AdaptiveBiotechAdaptive Biotechnologies, Seattle, introduces clonoSEQ, a clinical assay to measure minimal residual disease (MRD) in a range of blood-based cancers. 

The assay will be available for widespread clinical use by mid 2013.
 
“This new approach of using high throughput sequencing to detect and track residual disease is an important advance for clinical hematologists and their patients,” said Chad Robins, CEO, Adaptive Biotechnologies. “This will help doctors more effectively determine effectiveness of treatments, monitor patient remission status, and personalize future treatments.”
 
The launch of clonoSEQ follows a key publication in Science Translational Medicine from May 2012, in collaboration with Fred Huchinson Cancer Research Center and the University of Washington Department of Laboratory Medicine, demonstrating that clonoSEQ detected minimal residual disease in nearly twice the number of patients with T-lineage acute lymphoblastic leukemia/lymphoma (T-ALL) than flow cytometry, according to the company.
 
Minimal residual disease is the name given to small numbers of leukemic cells that remain in the patient during treatment, or after treatment when the patient is in remission.
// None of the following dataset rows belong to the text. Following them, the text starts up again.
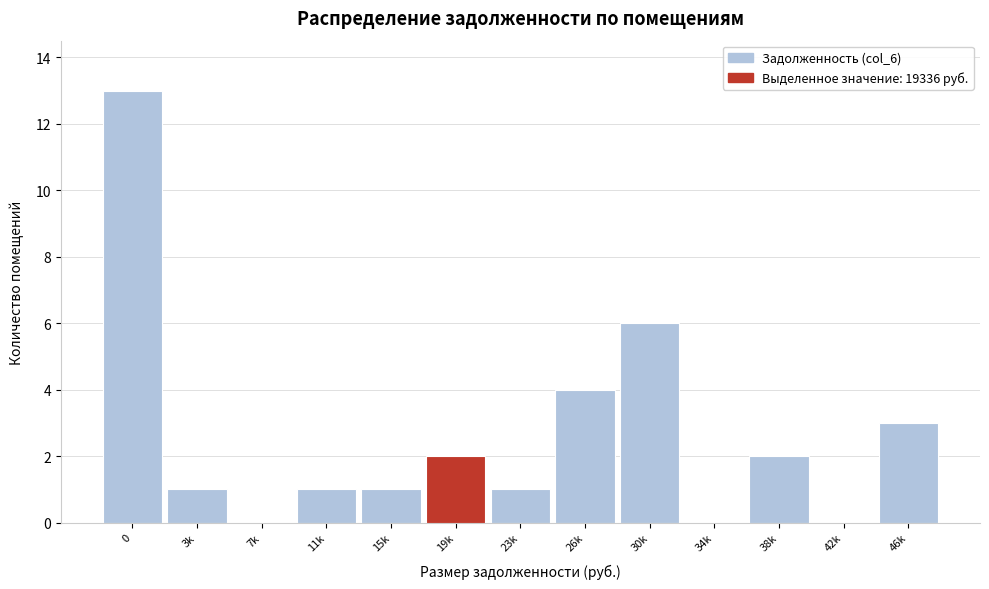

Reading left to right, extract all data points from this chart.

0=13	3k=1	7k=0	11k=1	15k=1	19k=2	23k=1	26k=4	30k=6	34k=0	38k=2	42k=0	46k=3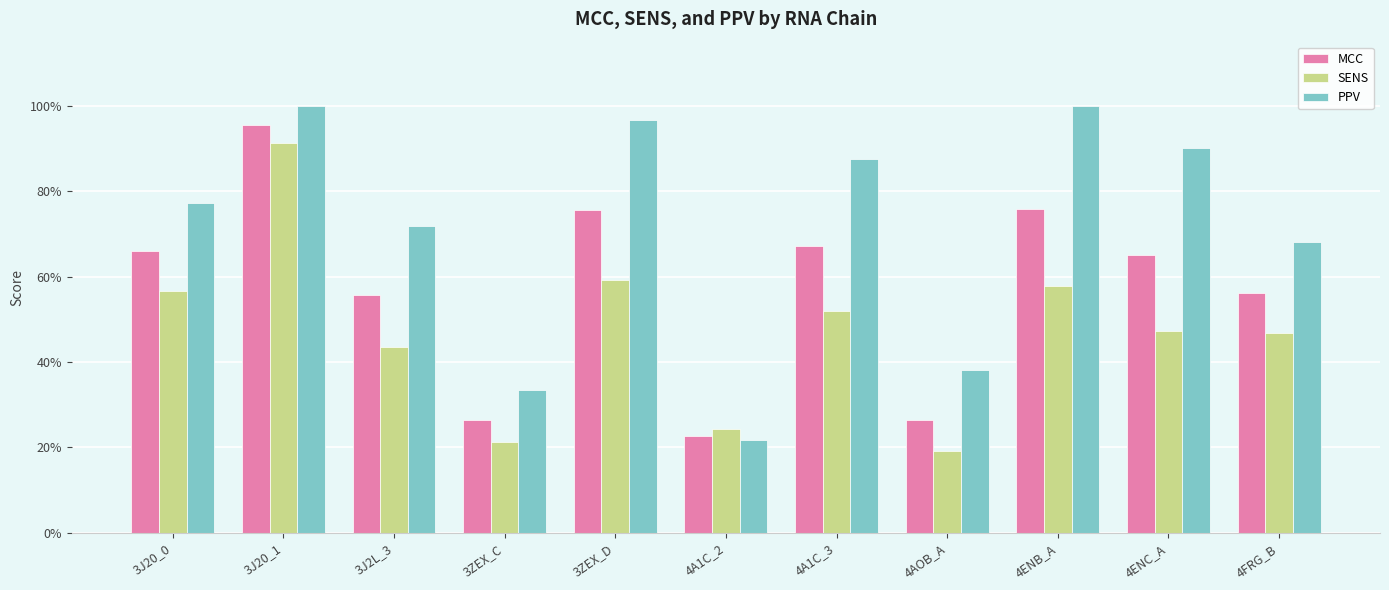

What is the difference between the maximum and minimum values in the SENS series?

0.7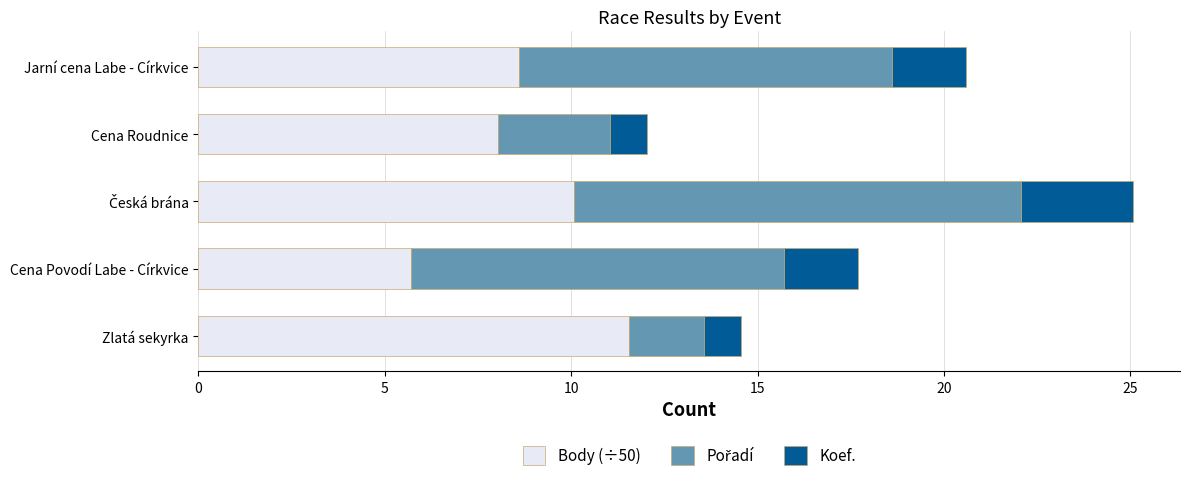

Is it true that Body (÷50) equals 2.3 at Jarní cena Labe - Církvice?

False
The number of these residual cells may be, in some cases, correlated with the risk of relapse. Knowledge of MRD can influence clinical care and increase cure rates.
 
Adaptive has extensive experience applying its MRD assay in the research setting with academic centers worldwide, and has instituted quality control measures to markedly improve the accuracy and sensitivity of MRD testing as well as simplify data reporting to make comprehension easier and quicker for hematologists, the company says. These enhancements include:

  • Developing a proprietary set of immune receptor templates to eliminate PCR amplification bias
  • Instituting a systematic chain of custody to handle customer samples
  • Building a bioinformatics platform to enable the measurement of MRD as a ratio of the malignant clone to the total number of nucleated cells in a blood sample as well as to the lineage-related cells

Future plans for clonoSEQ include the development and distribution of a proprietary kit that would allow for the assay to be performed in selected point-of-need clinical pathology laboratories.

 
“Without controls in place as reliable as the set of immune receptor templates we have developed to eliminate any PCR bias, standardization of a kit would be quite difficult,” said Adaptive co-founder Harlan Robins, PhD. Adaptive has several other assays being prepped for clinical use in oncology/hematology, immunology, and infectious diseases.The company remains committed to expanding the use of its platforms as diagnostic tools in clinical trials and as fee-for-service research whereby academic and industry collaborators can incorporate studies of B and T-cell immune repertoire status into their studies.